Dr. Ken Kawamoto poses at the atrium in front of the U Biomedical Informatics Department in Salt Lake City, Utah on Monday, Aug. 14, 2017. (Rishi Deka | Daily Utah Chronicle)

A professor of biomedical informatics and associate chief medical information officer at University of Utah Health was appointed to the United States Health Information Technology (HIT) Advisory Committee. Kensaku Kawamoto will serve a 3-year term.

At the beginning of August, the U.S. Government Accountability Office (GAO) announced the addition of 15 appointees to the committee through a press release. Each will serve either a 1-, 2- or 3-year term, with the potential to be reappointed for a second term. Kawamoto is among five members with the longest term.

The 21st Century Cures Act, passed in December 2016, created the HIT Advisory Committee. According to the agency’s press release, this new committee’s purpose is to provide recommendations to the national coordinator for HIT on “policies, standards, implementation specifications and certification criteria relating to the implementation of a health information technology infrastructure that advances the electronic access, exchange and use of health information.”

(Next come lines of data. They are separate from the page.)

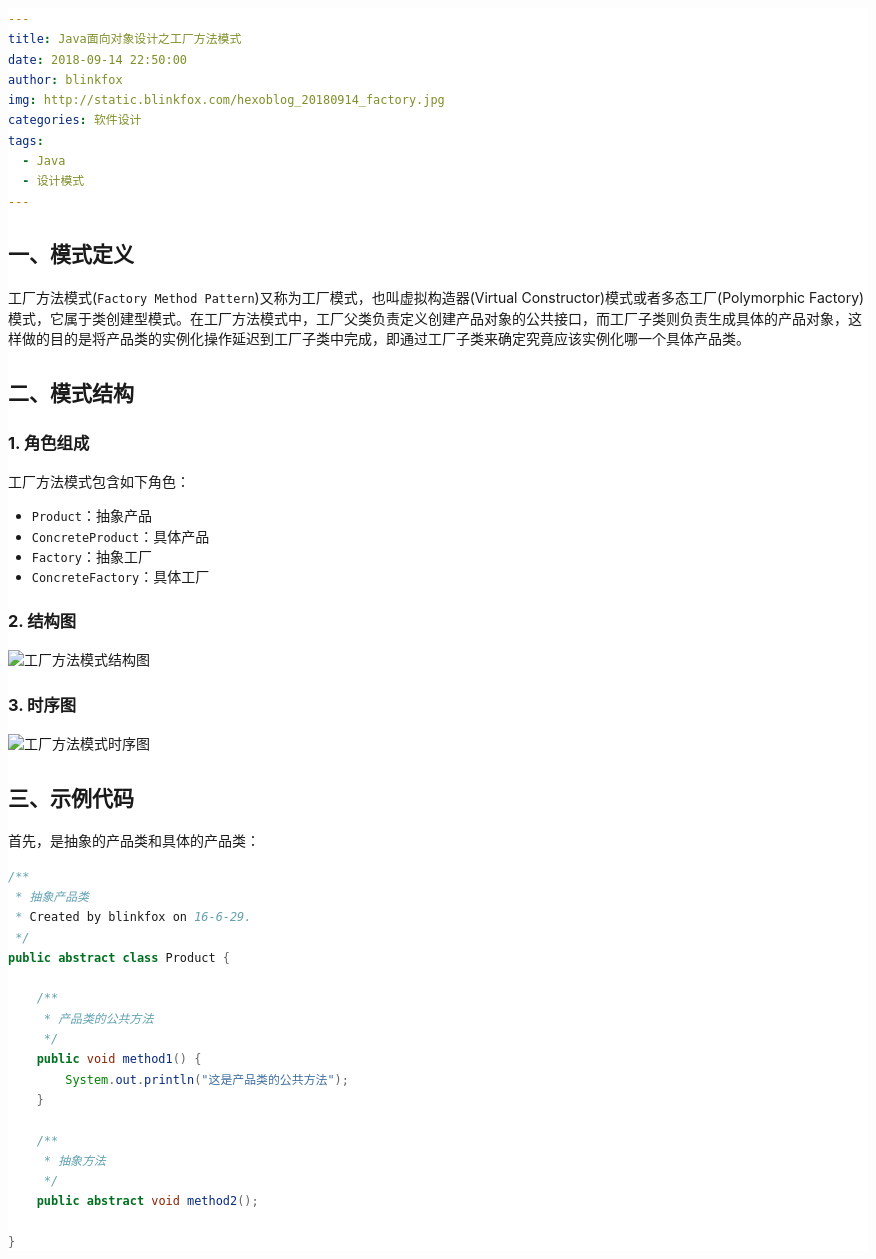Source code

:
 ```yaml
---
title: Java面向对象设计之工厂方法模式
date: 2018-09-14 22:50:00
author: blinkfox
img: http://static.blinkfox.com/hexoblog_20180914_factory.jpg
categories: 软件设计
tags:
  - Java
  - 设计模式
---
```


## 一、模式定义

工厂方法模式(`Factory Method Pattern`)又称为工厂模式，也叫虚拟构造器(Virtual Constructor)模式或者多态工厂(Polymorphic Factory)模式，它属于类创建型模式。在工厂方法模式中，工厂父类负责定义创建产品对象的公共接口，而工厂子类则负责生成具体的产品对象，这样做的目的是将产品类的实例化操作延迟到工厂子类中完成，即通过工厂子类来确定究竟应该实例化哪一个具体产品类。

## 二、模式结构

### 1. 角色组成

工厂方法模式包含如下角色：

- `Product`：抽象产品
- `ConcreteProduct`：具体产品
- `Factory`：抽象工厂
- `ConcreteFactory`：具体工厂

### 2. 结构图

![工厂方法模式结构图][1]

### 3. 时序图

![工厂方法模式时序图][2]

## 三、示例代码

首先，是抽象的产品类和具体的产品类：

```java
/**
 * 抽象产品类
 * Created by blinkfox on 16-6-29.
 */
public abstract class Product {

    /**
     * 产品类的公共方法
     */
    public void method1() {
        System.out.println("这是产品类的公共方法");
    }

    /**
     * 抽象方法
     */
    public abstract void method2();

}
```

  [1]: http://static.blinkfox.com/FactoryMethod.jpg
  [2]: http://static.blinkfox.com/seq_FactoryMethod.jpg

The appointees are tasked with improving how health information is managed and exchanged to improve access to health care and treatment for patients in the U.S. Kawamoto plans to achieve this goal by focusing on standardizing electronic health records (EHR).

“In most areas of our lives, we expect our electronic tools to help us make decisions,” Kawamoto said. “Amazon will give you recommendations and feedback on purchases, various websites can guide you through booking a flight. But in healthcare, for both patients and providers, the amount of electronic intelligence support that is in the system is fairly low.”

Kawamoto joins the committee with a unique viewpoint. He has held many positions in the health technology field, including serving as co-chair for the Health Level 7 (HL7) Clinical Decisions Support Work Group. HL7 refers to an international set of standards for patient information sharing between health care providers. While working with this group, Kawamoto identified a communication lag between evidence and practice within EHR system. Improving that issue will consume the majority of his 3-year tenure.

“It is extremely valuable to have a range of perspectives and expertise in helping the government address challenges related to health information technology,” said comptroller general of the GAO Gene Dodaro. “GAO received nominations for many highly qualified individuals, and I’m pleased to announce this first round of appointments to the HIT Advisory Committee.”

While this effort has proven to be a difficult challenge, Kawamoto hopes to see improvement in EHR communication in five to 10 years. The work accomplished by the federal government and other researchers working with Kawamoto in the U’s Biomedical Informatics Department has started to pave the way. However, according to Kawamoto, they are only getting started.

“What’s needed is better coordination and some focused resourcing on key enablers to make this happen and accelerate it,” Kawamoto said. “We want to know how we can take the best evidence and incorporate those best practices in close to real time across the nation through electronic systems. If we discover something tomorrow, then we don’t have to wait until 2030 before most people in this country are cared for according to the new evidence. We discover, manage and distribute that knowledge so that providers and patients have access to that information.”